A variant allele in the promoter region of the serotonin transporter gene, SLC6A4, the s allele, is associated with increased vulnerability to develop anxiety-related traits and depression. Furthermore, functional magnetic resonance imaging (fMRI) studies reveal that s carriers have increased amygdala reactivity in response to aversive stimuli, which is thought to be an intermediate phenotype mediating the influences of the s allele on emotionality. We used high-resolution microPET [18F]fluoro-2-deoxy-D-glucose (FDG) scanning to assess regional brain metabolic activity in rhesus monkeys to further explore s allele-related intermediate phenotypes.
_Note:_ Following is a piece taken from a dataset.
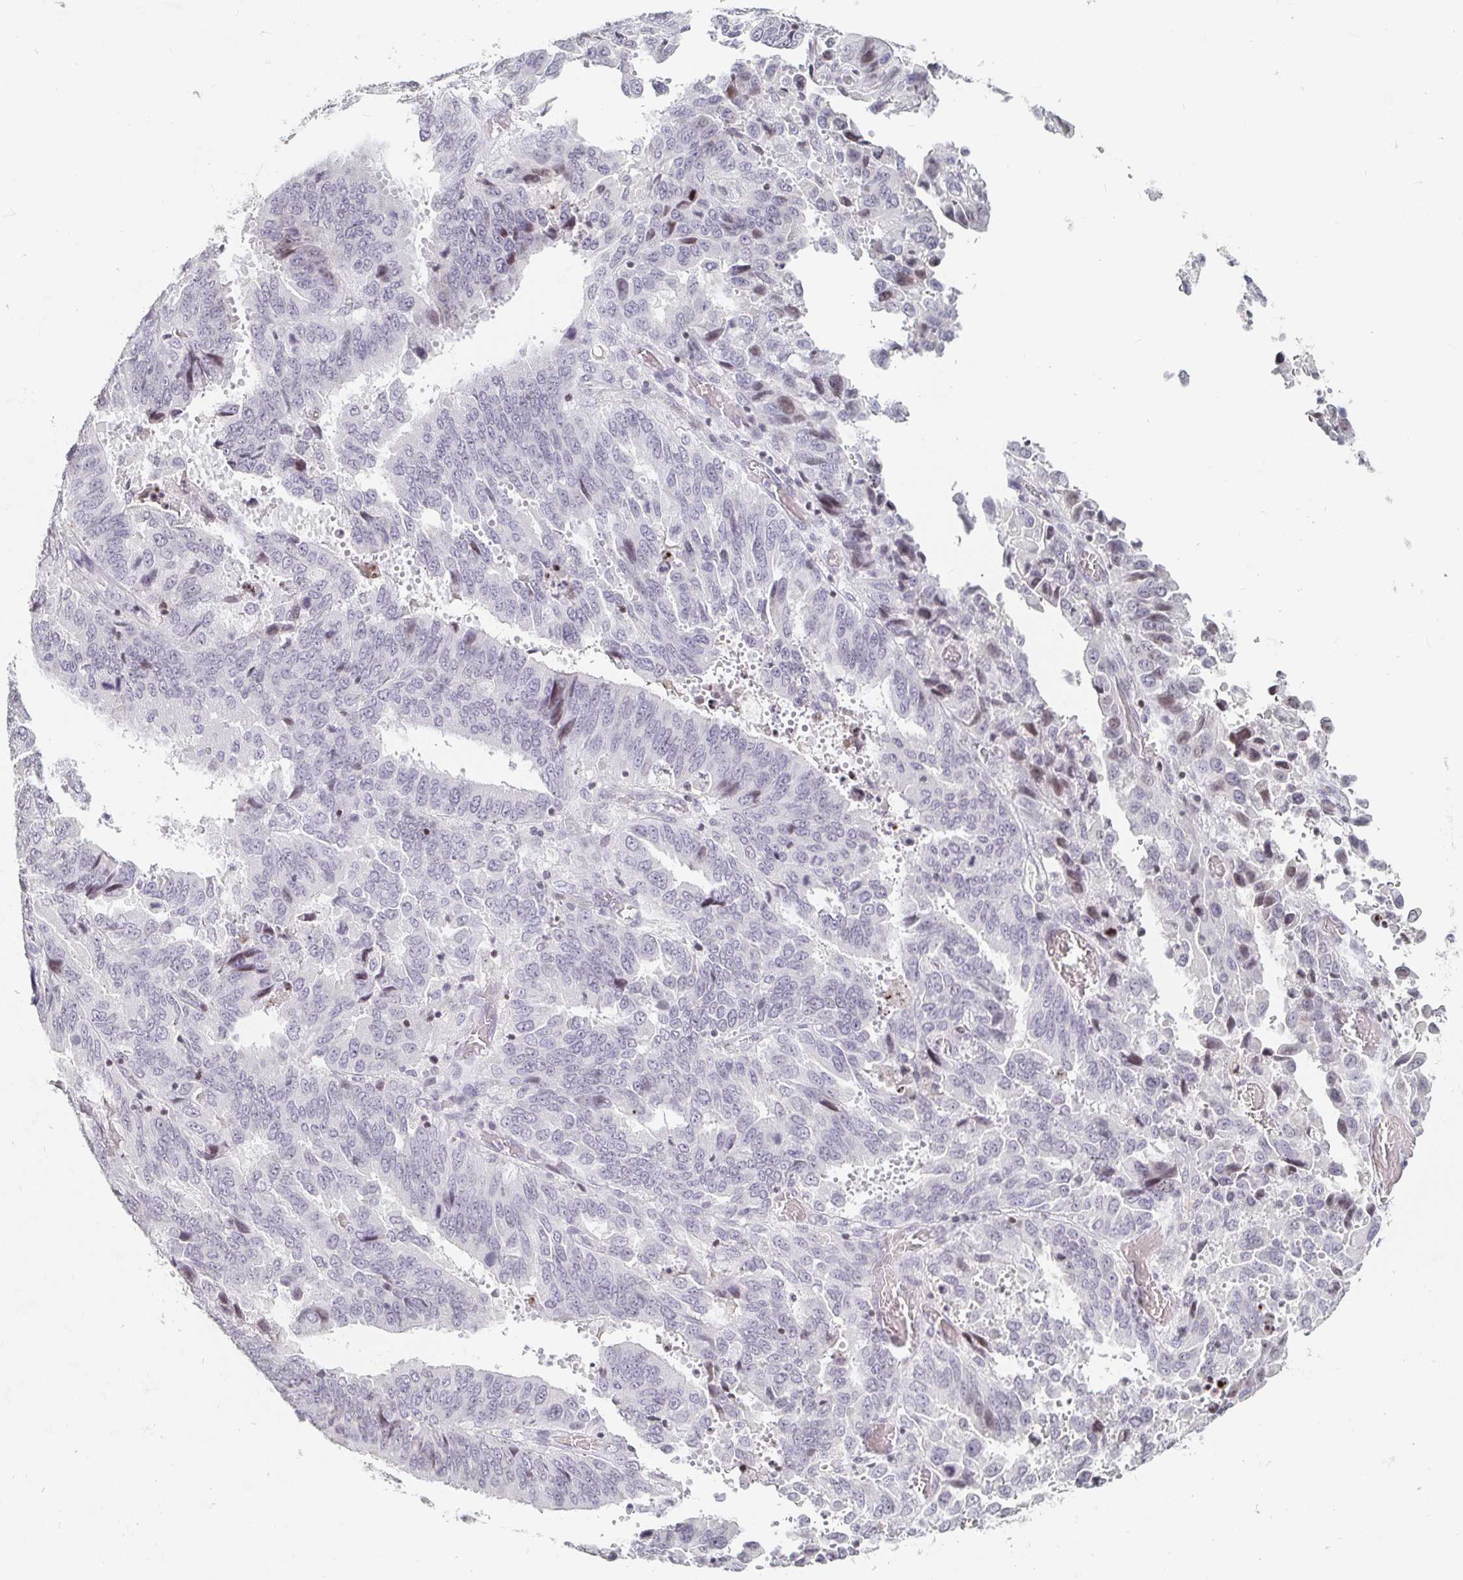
{"staining": {"intensity": "weak", "quantity": "<25%", "location": "nuclear"}, "tissue": "stomach cancer", "cell_type": "Tumor cells", "image_type": "cancer", "snomed": [{"axis": "morphology", "description": "Adenocarcinoma, NOS"}, {"axis": "topography", "description": "Stomach, upper"}], "caption": "Stomach adenocarcinoma was stained to show a protein in brown. There is no significant expression in tumor cells. (Stains: DAB immunohistochemistry with hematoxylin counter stain, Microscopy: brightfield microscopy at high magnification).", "gene": "NME9", "patient": {"sex": "male", "age": 74}}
Rhesus monkeys provide an excellent model to understand mechanisms underlying human anxiety, and FDG microPET allows for the assessment of brain activity associated with naturalistic environments outside the scanner. During FDG uptake, monkeys were exposed to different ethologically relevant stressful situations (relocation and threat) as well as to the less stressful familiar environment of their home cage. The s carriers displayed increased orbitofrontal cortex activity in response to both relocation and threat. However, during relocation they displayed increased amygdala reactivity and in response to threat they displayed increased reactivity of the bed nucleus of the stria terminalis. No increase in the activity of any of these regions occurred when the animals were administered FDG in their home cages. These findings demonstrate context-dependent intermediate phenotypes in s carriers that provide a framework for understanding the mechanisms underlying the vulnerabilities of s-allele carriers exposed to different types of stressors.